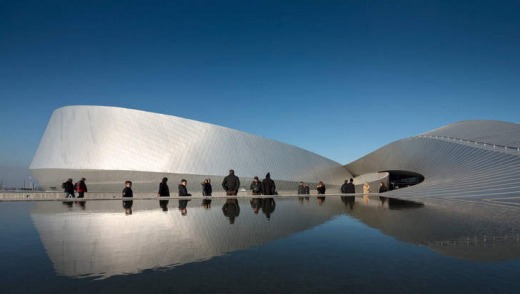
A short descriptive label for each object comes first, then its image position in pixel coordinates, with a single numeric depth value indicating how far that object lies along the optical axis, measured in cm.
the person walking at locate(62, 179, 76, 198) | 1373
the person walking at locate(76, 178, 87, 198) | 1315
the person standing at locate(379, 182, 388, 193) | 2078
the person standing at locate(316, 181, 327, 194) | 1538
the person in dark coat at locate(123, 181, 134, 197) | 1213
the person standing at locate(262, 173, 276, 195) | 1349
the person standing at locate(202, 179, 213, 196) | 1350
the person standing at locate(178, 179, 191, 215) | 1257
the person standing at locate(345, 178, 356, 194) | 1702
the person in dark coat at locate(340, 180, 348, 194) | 1709
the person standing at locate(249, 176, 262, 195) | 1355
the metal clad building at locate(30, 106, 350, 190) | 2595
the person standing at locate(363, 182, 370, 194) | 1870
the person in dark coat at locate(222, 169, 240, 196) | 1238
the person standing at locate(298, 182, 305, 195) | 1931
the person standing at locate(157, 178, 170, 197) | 1215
----
• WHAT THE EXERCISE ASKS: Using the records above, please retype only the run of lines from the line holding "the person in dark coat at locate(340, 180, 348, 194)" through the last line, both ends included.

• PROBLEM SOLUTION:
the person in dark coat at locate(340, 180, 348, 194) | 1709
the person standing at locate(249, 176, 262, 195) | 1355
the metal clad building at locate(30, 106, 350, 190) | 2595
the person standing at locate(363, 182, 370, 194) | 1870
the person in dark coat at locate(222, 169, 240, 196) | 1238
the person standing at locate(298, 182, 305, 195) | 1931
the person standing at locate(157, 178, 170, 197) | 1215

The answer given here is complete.